Page text:
To he who waits, it’s a long road that has no turning, the only constant in the universe is change………..
Are you ready to hit me yet?*
Yes it has been a very annoying year. But on Tuesday it will be December.
December of 2020
This year has been a bit like those pre-adolescence years. Do you remember waiting for something to happen while being bossed around by people you had lost all respect for, straining to see what everyone else was doing, and with a deep seated sense of complete and total inadequacy? And these were what everyone was calling the happiest years of your life? Yeh, right, thanks.
I don’t for a minute think that as soon as the clock points to 2021, we’re in the clear.
In fact we’ve decided not to see the grandchildren, who I haven’t seen since last Christmas. This is a bit dreadful, for those of us who came from orphanages not to see the only real relatives you’ve got for over a year is awful. But they are only little – how can I share the same infective airspace and not hug them?

What you need to do:
1 – Reproduce the post from "To he who waits, it’s" to "in the clear.".
2 – According to the post, since when has the writer not seen the grandchildren?
3 – Condense the paragraph of the post that begins "This year has been a bit like" into two sentences, keeping its main points.

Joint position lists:
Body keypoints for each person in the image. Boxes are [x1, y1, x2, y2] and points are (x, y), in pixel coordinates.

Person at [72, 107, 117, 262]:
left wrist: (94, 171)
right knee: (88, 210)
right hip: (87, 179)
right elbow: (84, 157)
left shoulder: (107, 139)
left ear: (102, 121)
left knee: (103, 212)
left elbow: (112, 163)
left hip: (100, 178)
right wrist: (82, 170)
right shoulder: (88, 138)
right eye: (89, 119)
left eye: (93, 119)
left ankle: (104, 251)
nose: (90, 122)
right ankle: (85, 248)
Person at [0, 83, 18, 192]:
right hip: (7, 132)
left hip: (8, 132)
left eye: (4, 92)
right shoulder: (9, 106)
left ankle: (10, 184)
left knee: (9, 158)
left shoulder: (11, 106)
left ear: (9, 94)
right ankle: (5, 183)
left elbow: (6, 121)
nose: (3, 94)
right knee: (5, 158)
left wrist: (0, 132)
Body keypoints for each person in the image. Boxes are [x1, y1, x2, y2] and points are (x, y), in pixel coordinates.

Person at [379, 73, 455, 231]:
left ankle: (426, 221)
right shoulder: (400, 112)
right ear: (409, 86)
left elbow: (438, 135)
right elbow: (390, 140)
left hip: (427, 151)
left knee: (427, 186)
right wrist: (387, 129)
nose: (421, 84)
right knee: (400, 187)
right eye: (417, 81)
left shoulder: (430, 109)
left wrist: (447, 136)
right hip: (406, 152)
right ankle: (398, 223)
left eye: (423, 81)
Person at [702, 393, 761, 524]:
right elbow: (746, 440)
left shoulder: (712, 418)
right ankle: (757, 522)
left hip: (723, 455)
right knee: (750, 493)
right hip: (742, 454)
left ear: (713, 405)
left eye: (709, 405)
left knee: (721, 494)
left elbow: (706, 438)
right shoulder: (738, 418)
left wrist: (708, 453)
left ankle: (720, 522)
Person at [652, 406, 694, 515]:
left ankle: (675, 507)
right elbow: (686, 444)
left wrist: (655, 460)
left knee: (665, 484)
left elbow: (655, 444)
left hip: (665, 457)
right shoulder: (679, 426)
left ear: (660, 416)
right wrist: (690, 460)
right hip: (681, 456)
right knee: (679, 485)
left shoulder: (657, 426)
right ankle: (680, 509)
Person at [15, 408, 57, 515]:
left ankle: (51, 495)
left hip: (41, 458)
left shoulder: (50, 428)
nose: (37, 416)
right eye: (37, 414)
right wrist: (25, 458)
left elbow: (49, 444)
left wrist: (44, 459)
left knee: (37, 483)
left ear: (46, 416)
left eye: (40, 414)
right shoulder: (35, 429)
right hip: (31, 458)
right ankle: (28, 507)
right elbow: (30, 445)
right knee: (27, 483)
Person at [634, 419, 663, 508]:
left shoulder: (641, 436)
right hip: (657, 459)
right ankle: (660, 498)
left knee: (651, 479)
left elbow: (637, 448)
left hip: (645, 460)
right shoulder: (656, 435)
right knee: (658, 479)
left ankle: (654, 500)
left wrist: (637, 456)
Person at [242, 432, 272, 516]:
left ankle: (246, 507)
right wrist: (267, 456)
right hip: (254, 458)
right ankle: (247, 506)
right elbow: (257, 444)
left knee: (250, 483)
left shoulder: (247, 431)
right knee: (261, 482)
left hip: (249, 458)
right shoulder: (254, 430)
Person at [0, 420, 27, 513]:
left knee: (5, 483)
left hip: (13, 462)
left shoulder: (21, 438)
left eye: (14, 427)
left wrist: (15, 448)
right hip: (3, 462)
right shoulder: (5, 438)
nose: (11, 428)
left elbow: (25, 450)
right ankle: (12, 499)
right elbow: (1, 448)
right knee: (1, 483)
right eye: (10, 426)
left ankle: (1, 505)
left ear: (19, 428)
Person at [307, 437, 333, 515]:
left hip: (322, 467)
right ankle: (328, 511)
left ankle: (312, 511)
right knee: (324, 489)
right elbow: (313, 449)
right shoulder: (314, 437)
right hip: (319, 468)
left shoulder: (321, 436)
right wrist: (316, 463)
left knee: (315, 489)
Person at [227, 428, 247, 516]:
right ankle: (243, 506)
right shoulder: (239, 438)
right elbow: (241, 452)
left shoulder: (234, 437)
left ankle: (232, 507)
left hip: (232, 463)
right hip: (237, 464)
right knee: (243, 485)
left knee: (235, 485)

Solutions to the exercise:
1 –
To he who waits, it’s a long road that has no turning, the only constant in the universe is change………..
Are you ready to hit me yet?*
Yes it has been a very annoying year. But on Tuesday it will be December.
December of 2020
This year has been a bit like those pre-adolescence years. Do you remember waiting for something to happen while being bossed around by people you had lost all respect for, straining to see what everyone else was doing, and with a deep seated sense of complete and total inadequacy? And these were what everyone was calling the happiest years of your life? Yeh, right, thanks.
I don’t for a minute think that as soon as the clock points to 2021, we’re in the clear.

2 – Since last Christmas.

3 – This year has resembled the pre-adolescent years: waiting for something to happen, being bossed around by people one no longer respected, straining to see what everyone else was doing, and feeling completely inadequate. Those years were supposedly the happiest of one's life, a claim the writer dismisses.